> [Required work]
Can you copy out every line of the listing word for word, without the pictures?

Collected data entries
--*--

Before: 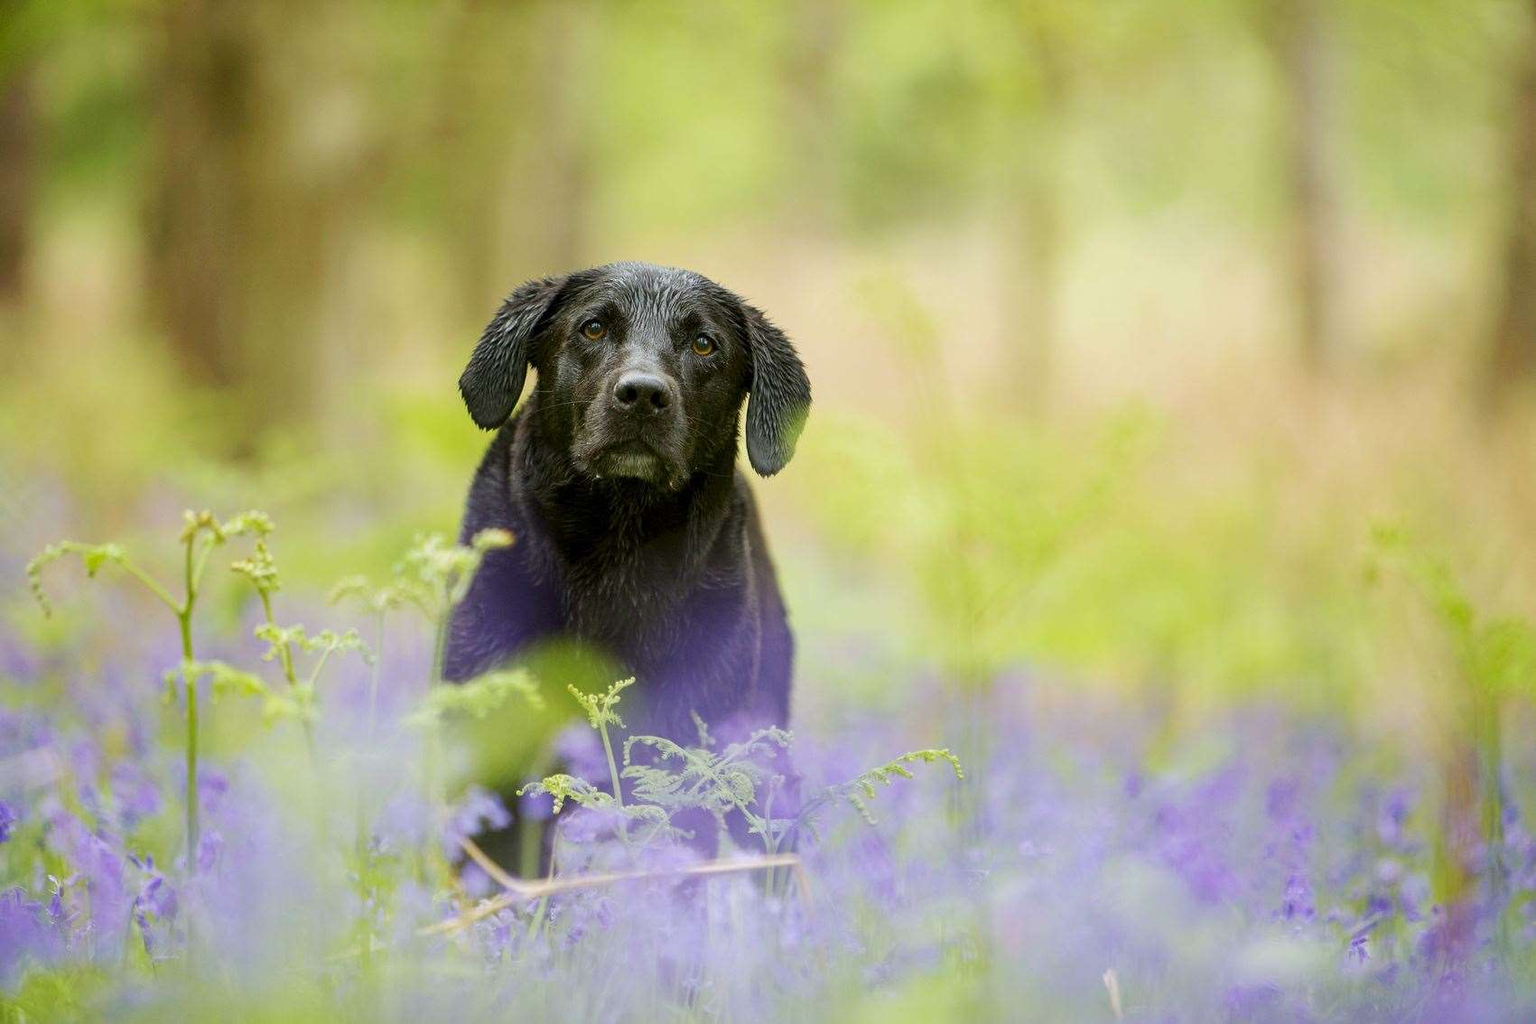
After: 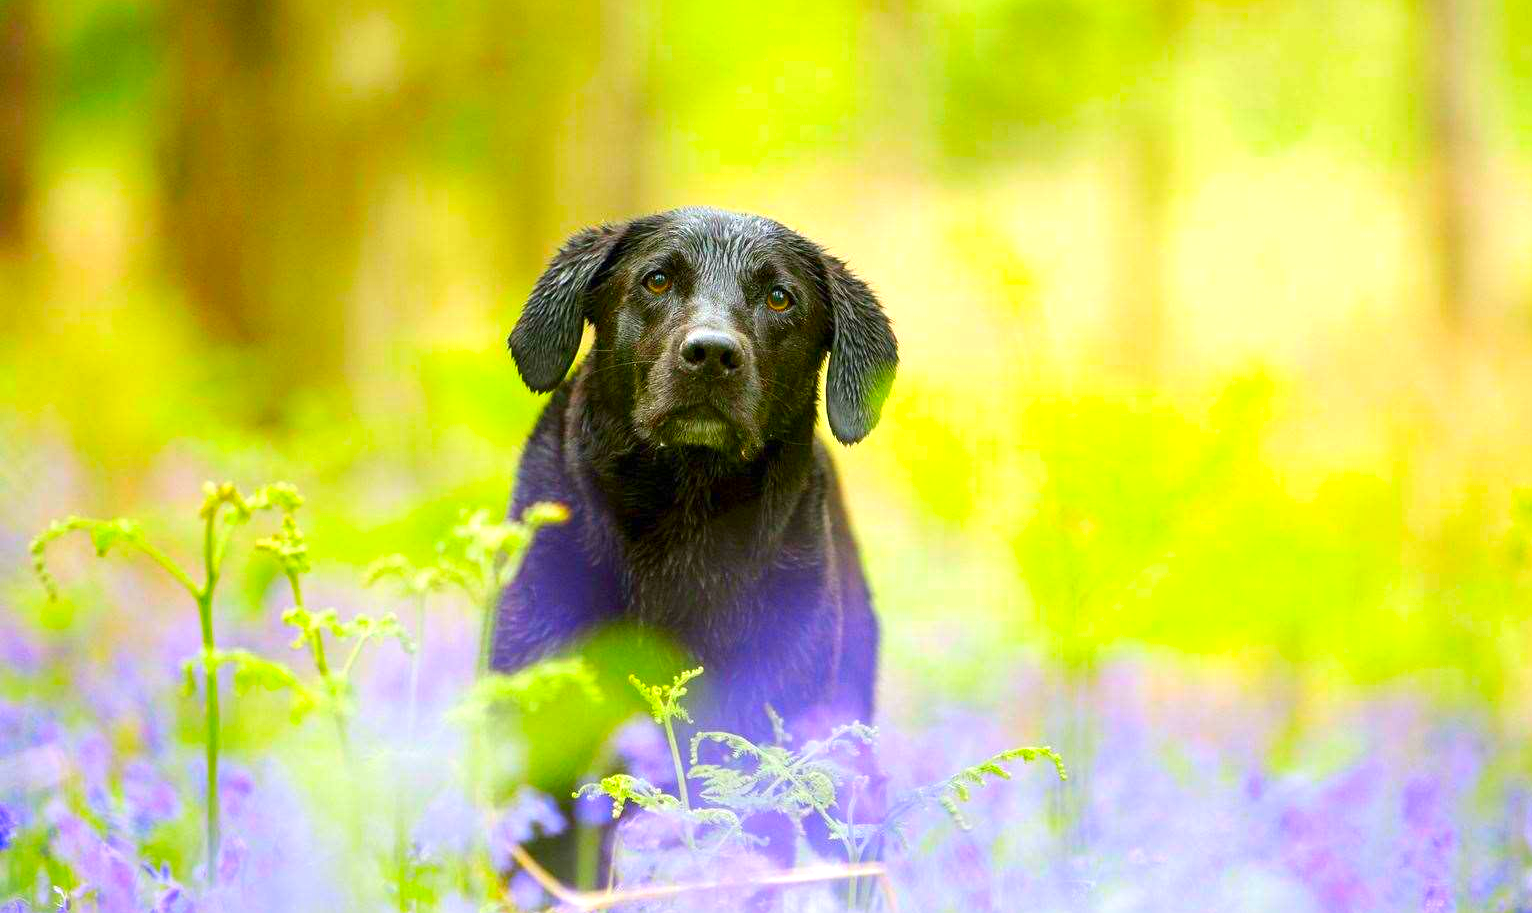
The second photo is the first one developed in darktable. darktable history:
exposure: exposure 0.633 EV, compensate exposure bias true, compensate highlight preservation false
crop: top 7.407%, right 9.888%, bottom 12.023%
color correction: highlights b* -0.037, saturation 1.82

--*--

> [The answer]
Before: 
After: 
The second photo is the first one developed in darktable. darktable history:
exposure: exposure 0.633 EV, compensate exposure bias true, compensate highlight preservation false
crop: top 7.407%, right 9.888%, bottom 12.023%
color correction: highlights b* -0.037, saturation 1.82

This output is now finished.